TÂCHE 1
Recopiez, dans le texte sur les alternatives à l'austérité, tout ce qui va de « Après une session » jusqu'à « contre la précarité. ».

TEXTE SOURCE
____________

Aug 13, 2012
Europe : Quelles alternatives aux mesures daustérité ?
Pourtant de nombreux économistes se sont mobilisés contre cette idée. Les mouvements de population partout dans le monde ont également refusé que cette doctrine ne soit présentée que comme l’unique forme d’organisation de la société.
Aujourd’hui quelles sont les alternatives réelles à l’austérité ? Comment modifier le système ? Quels sont les liens entre économie et démocratie aujourd’hui en Europe, et comment donner la voix aux citoyens dans le choix de leur futur ?
Ces questions ont été celles qui ont guidé l’après-midi du 13 mai 2012 dans le cadre du Festival Transeuropa. D’autres villes comme Londres, Bologne, et Sofia ont organisé des forums citoyens sur ces questions.
A Paris, des intervenants de partout en Europe, sont venus discuter des alternatives aux modes d’organisation actuels. L’objectif est de comprendre et d’évaluer comment elles peuvent être globalisées et étendues. Chaque personne aura sa voix pour participer à l’élaboration de propositions portées aux autres villes puis potentiellement transformées en actions transeuropéennes.
Après une session introductive menée par Pascal Franchet, vice-président du CADTM France, Antonella Corsani, Enseignant-chercheur à l'Université Paris 1 Panthéon-Sorbonne, et Niccolo Milanese, directeur d’Alternatives Européennes, quatre tables de discussion ont été proposées aux participants, trois portant sur une pratique économique alternative, et une quatrième sur l’organisation de la mobilisation sociale en Europe pour lutter contre la précarité.
Les systèmes d’échanges locaux en temps de crise
Banque du temps, échange d’expérience non monétaire, quels sont les systèmes d’échange locaux existants en Europe et comment sont-ils mis en place ? Les systèmes d’échanges locaux sont-ils une alternative en temps de crise? Ces systèmes peuvent-ils être étendus à plus grande échelle dans une économie globalisée ?
La discussion rassemblait des participants venus de plusieurs pays en Europe : Jonmar Van Vlijmen, Community Lover’s Guide Amsterdam ; Sanae Sad, Banque du temps de Barcelone, Espagne ; Daniel Herlaut, SEL de Paname, France ; et Iulia Badea Guéritée, journaliste roumaine de Presseurop, spécialiste de la Roumanie.

____________

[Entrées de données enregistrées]
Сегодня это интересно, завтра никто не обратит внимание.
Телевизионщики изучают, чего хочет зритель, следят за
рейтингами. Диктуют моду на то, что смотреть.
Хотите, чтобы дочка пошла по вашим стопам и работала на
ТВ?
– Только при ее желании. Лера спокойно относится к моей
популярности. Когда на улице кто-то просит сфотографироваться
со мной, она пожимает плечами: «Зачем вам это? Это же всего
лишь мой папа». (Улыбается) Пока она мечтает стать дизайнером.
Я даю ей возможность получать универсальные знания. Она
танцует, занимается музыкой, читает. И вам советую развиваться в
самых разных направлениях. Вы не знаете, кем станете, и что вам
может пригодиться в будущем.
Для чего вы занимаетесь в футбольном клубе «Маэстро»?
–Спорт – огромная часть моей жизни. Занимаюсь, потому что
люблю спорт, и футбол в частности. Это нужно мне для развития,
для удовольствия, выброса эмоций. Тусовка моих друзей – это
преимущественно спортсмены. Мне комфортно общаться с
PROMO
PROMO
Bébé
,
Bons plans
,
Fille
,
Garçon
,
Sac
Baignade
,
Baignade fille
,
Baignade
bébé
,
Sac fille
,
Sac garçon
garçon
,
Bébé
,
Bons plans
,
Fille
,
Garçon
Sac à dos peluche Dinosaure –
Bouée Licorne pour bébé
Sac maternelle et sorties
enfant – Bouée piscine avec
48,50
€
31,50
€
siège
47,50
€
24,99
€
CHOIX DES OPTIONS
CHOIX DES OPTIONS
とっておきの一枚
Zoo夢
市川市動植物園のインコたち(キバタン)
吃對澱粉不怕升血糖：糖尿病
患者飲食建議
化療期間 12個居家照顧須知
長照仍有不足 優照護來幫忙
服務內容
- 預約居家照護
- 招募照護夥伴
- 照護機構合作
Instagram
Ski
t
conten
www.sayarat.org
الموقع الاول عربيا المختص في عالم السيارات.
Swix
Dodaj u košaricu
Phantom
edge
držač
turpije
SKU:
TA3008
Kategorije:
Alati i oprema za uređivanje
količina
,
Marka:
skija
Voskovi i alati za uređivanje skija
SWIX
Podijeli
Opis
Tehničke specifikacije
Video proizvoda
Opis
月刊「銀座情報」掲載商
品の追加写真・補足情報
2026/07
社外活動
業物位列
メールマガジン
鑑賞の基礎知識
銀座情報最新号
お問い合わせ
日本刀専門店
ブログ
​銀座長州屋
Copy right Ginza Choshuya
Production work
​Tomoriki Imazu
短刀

____________

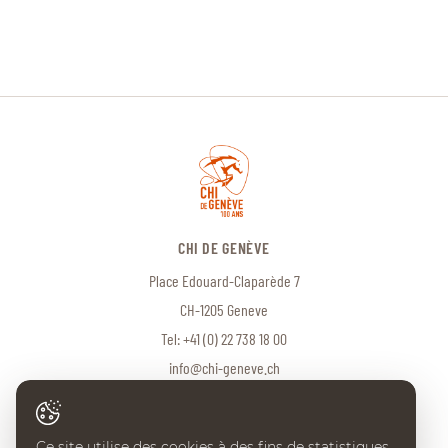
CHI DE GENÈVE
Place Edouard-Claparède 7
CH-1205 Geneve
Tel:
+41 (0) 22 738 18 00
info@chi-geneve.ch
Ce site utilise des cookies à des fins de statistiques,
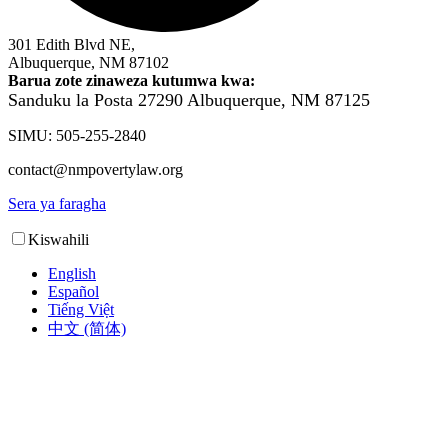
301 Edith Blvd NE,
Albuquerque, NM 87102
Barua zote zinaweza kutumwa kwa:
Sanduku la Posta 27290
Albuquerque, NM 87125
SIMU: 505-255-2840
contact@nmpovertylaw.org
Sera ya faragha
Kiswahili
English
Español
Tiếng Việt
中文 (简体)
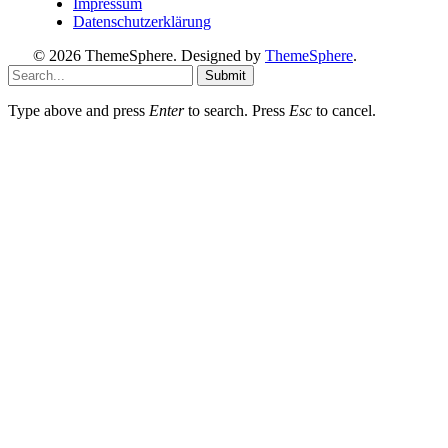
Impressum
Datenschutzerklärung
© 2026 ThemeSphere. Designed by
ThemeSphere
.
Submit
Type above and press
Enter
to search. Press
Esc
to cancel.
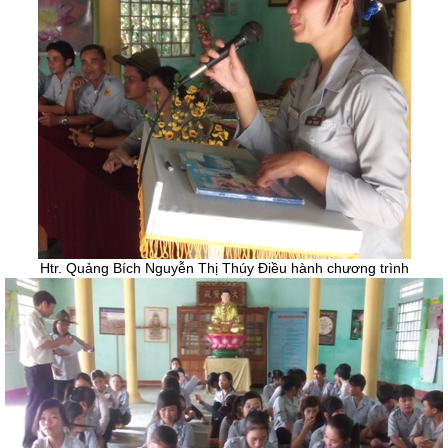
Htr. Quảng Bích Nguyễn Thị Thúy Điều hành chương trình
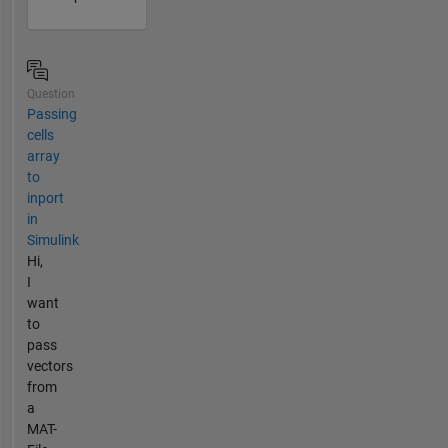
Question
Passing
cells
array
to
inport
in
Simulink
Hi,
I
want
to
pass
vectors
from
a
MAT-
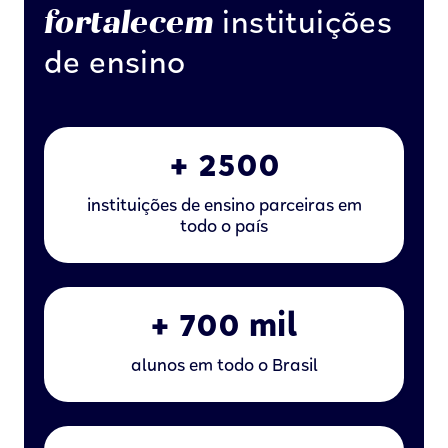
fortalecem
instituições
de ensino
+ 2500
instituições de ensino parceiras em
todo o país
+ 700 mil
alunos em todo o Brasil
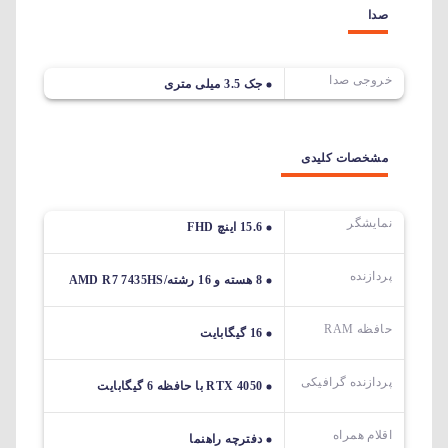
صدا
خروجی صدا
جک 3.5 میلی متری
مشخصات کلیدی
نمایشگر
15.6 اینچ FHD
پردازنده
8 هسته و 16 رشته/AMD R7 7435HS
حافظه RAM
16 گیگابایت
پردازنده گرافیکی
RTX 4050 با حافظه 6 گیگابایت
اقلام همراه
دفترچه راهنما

____________

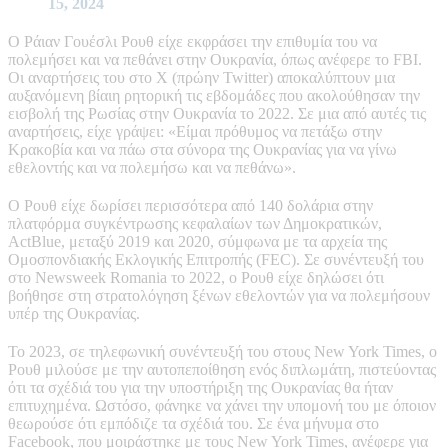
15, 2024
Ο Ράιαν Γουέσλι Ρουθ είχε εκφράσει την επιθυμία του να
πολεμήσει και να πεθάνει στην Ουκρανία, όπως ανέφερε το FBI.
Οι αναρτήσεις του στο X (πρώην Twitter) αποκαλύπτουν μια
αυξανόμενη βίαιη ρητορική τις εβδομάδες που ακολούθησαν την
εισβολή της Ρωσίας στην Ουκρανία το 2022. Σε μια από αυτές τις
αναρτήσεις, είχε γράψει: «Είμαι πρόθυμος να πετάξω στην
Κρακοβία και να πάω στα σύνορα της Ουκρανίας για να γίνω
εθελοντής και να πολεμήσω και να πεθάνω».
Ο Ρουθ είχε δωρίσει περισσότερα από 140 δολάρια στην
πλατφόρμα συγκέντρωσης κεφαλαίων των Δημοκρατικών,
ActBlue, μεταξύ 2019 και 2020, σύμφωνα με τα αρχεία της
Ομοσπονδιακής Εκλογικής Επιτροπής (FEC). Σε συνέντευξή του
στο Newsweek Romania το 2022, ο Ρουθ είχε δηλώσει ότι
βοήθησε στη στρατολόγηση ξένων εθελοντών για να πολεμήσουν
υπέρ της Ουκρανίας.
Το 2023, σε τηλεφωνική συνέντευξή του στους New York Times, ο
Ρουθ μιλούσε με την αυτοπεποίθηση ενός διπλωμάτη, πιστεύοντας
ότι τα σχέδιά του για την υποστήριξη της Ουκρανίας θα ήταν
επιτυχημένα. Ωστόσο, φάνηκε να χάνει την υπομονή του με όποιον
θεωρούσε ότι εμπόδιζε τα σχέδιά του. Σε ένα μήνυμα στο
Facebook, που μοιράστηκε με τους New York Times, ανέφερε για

____________

TÂCHE 2
Comptez les lignes des rangées ci-dessus qui contiennent la chaîne « ανέφερε », puis indiquez uniquement ce nombre.

RÉPONSE 1
Après une session introductive menée par Pascal Franchet, vice-président du CADTM France, Antonella Corsani, Enseignant-chercheur à l'Université Paris 1 Panthéon-Sorbonne, et Niccolo Milanese, directeur d’Alternatives Européennes, quatre tables de discussion ont été proposées aux participants, trois portant sur une pratique économique alternative, et une quatrième sur l’organisation de la mobilisation sociale en Europe pour lutter contre la précarité.

RÉPONSE 2
2